Having mentioned above that “British Columbia’s Special Committee on Cosmetic Pesticides stopped the trend towards needless, senseless and malicious prohibition” I thought it would be interesting to take a look at some of the other reversals of and alterations to prohibitions that have taken place in the past few years, both in Canada and the U.S.
For example, (looking at the list alphabetically) in Ashland, Oregon, on March 2nd, prohibition of pesticides was rescinded; and in our own province of Alberta, prohibition was stopped on August 9th, 2011. In Beaumont, Alberta, prohibition was stopped on October 27th, 2011, and in the larger city of Calgary, prohibition was stopped between 2009 and 2011. As of July 5th 2012, the city of Campbell River, B.C. was still hesitant about enacting prohibition.
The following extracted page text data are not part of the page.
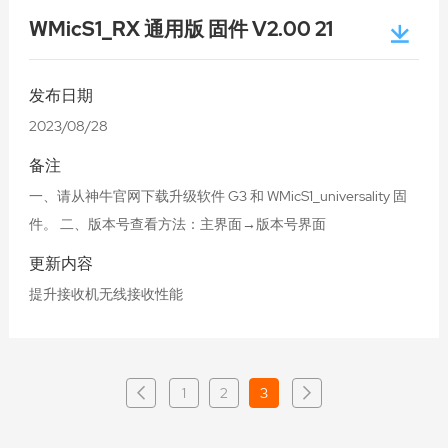
WMicS1_RX 通用版 固件 V2.00 21
发布日期
2023/08/28
备注
一、请从神牛官网下载升级软件 G3 和 WMicS1_universality 固
件。 二、版本号查看方法：主界面→版本号界面
更新内容
提升接收机无线接收性能
1
2
3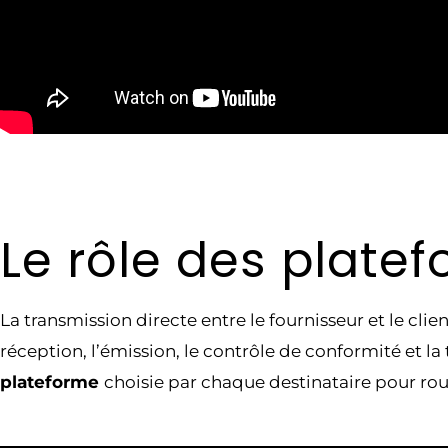
Le rôle des platef
La transmission directe entre le fournisseur et le clie
réception, l’émission, le contrôle de conformité et l
plateforme
choisie par chaque destinataire pour ro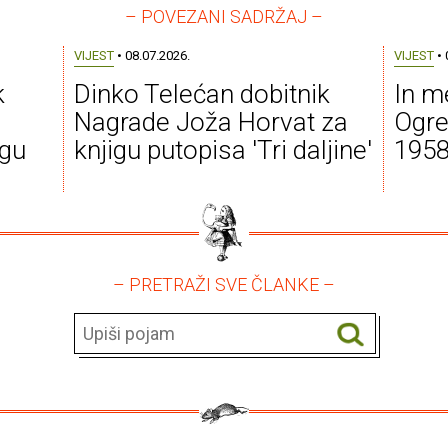
– POVEZANI SADRŽAJ –
VIJEST
• 08.07.2026.
VIJEST
• 
k
Dinko Telećan dobitnik
In m
Nagrade Joža Horvat za
Ogre
igu
knjigu putopisa 'Tri daljine'
1958
– PRETRAŽI SVE ČLANKE –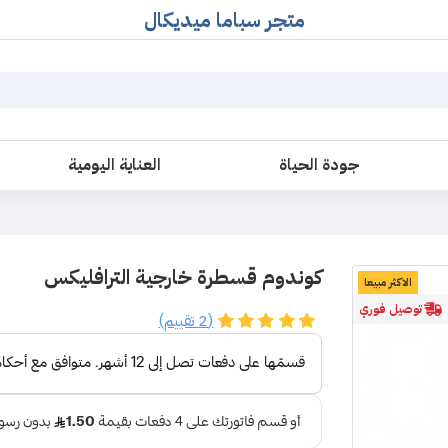
متجر سباما ميديكال
جودة الحياة
العناية اليومية
كوندوم قسطرة خارجية الترافليكس
الاكثر مبيعا
توصيل فوري
(2 تقييم)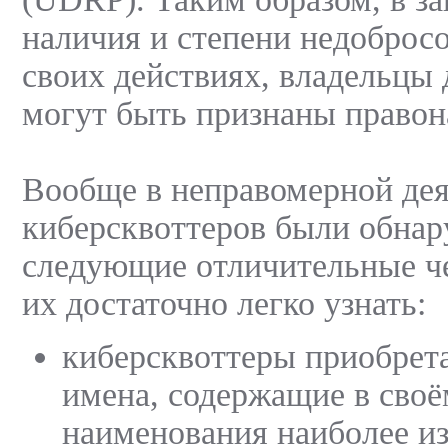
наличия и степени недоброс
своих действиях, владельцы
могут быть признаны право
Вообще в неправомерной де
киберсквоттеров были обна
следующие отличительные ч
их достаточно легко узнать:
киберсквоттеры приобрет
имена, содержащие в своё
наименования наиболее и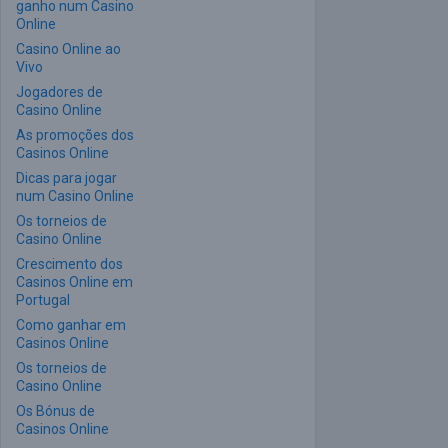
ganho num Casino
Online
Casino Online ao
Vivo
Jogadores de
Casino Online
As promoções dos
Casinos Online
Dicas para jogar
num Casino Online
Os torneios de
Casino Online
Crescimento dos
Casinos Online em
Portugal
Como ganhar em
Casinos Online
Os torneios de
Casino Online
Os Bónus de
Casinos Online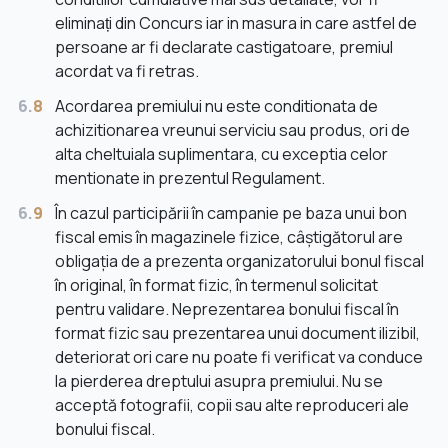
eliminați din Concurs iar in masura in care astfel de
persoane ar fi declarate castigatoare, premiul
acordat va fi retras.
6.
8
Acordarea premiului nu este conditionata de
achizitionarea vreunui serviciu sau produs, ori de
alta cheltuiala suplimentara, cu exceptia celor
mentionate in prezentul Regulament.
6.
9
În cazul participării în campanie pe baza unui bon
fiscal emis în magazinele fizice, câștigătorul are
obligația de a prezenta organizatorului bonul fiscal
în original, în format fizic, în termenul solicitat
pentru validare. Neprezentarea bonului fiscal în
format fizic sau prezentarea unui document ilizibil,
deteriorat ori care nu poate fi verificat va conduce
la pierderea dreptului asupra premiului. Nu se
acceptă fotografii, copii sau alte reproduceri ale
bonului fiscal.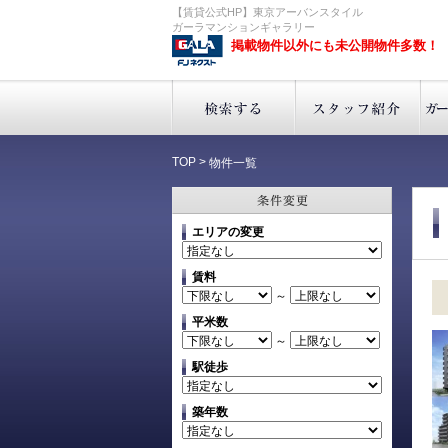
【賃貸公式HP】東京アーバンスタイル
ガーラマンションギャラリー
掲載物件以外にも未公開物件多数！
TOP
>
物件一覧
エリアの変更
賃料
～
平米数
～
駅徒歩
築年数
In the great city of Chicago, prohibition was rescinded as of August 19th, 2011; while in Edmonton, Alberta, prohibition was stopped as of February 6th, this year.
Everett, Washington was where pesticide-free ended and weed spraying resumed on June 6th this year. And, under the heading of Golf, in San Francisco, a significant development occurred with regard to the operation of Sharp Park Golf Course in December 2011. The anti-golf fanatics had gotten a resolution through San Francisco Council to close the course, but Mayor Ed Lee vetoed the idea. A strong victory against fanatical anti-everything Nazis!
In the British Columbia cities of Kamloops and Kelowna, the professional lawn care industry was granted ex-emption status on the use of the chemicals between 2010 and 2012. In Kamloops the prohibition was stopped while in Merritt prohibition was also stopped, on May 14th, 2010.
In Portage La Prairie, Manitoba, the rural municipality has stated its opposition to an upcoming provincial ban as of June 13th this year.
In the province of Québec, the first province to pass a total ban on the so-called cosmetic pesticides, there has been some positive news. As of February 2010 there are some permitted active ingredients, and more important, on May 26th, 2011, Dow Chemical Company prevailed over the Province and defeated the provincial ban. This year, and going back a decade, the city of Regina Saskatchewan has stopped prohibition of chemical use, primarily through the efforts of the Mayor.
Going back to B.C., the cities of Revelstoke (on June 22nd, 2010) and Rossland (on December 15tn that year) have both delayed the introduction of prohibition legislation, but the city of Revelstoke stresses that it has only been delayed! In Salmon Arm, B.C. on March 8th last year, the prohibition was rescinded and lawn care companies were granted an exemption.
This year on April 19th in Scarborough, Maine, the town rescinded their legislation. In Steinbach, Manitoba, on April 19th, considerable opposition to prohibition was expressed.
In the United Kingdom, back on December 15th, 2010, the pre-notification process was eliminated making spraying easier.
Vernon, B.C. stopped prohibition of the chemicals in January, 2010.
One other happening with regard to the easing of prohibition rulings involves “SafeLawns” advocate Paul Tukey, in the U.S.A. To say Tukey is controversial is putting it mildly. He has been formally charged with using certain products without a licence (in his home state), and often travels to Canada to give talks; taking home his high fee in cash, thus not paying any tax on the money to Canadian authorities. In December 2010 he was banned from coming to speak at Canada Blooms in Toronto where he would have been promoting the prohibition of ‘cosmetic chemicals’.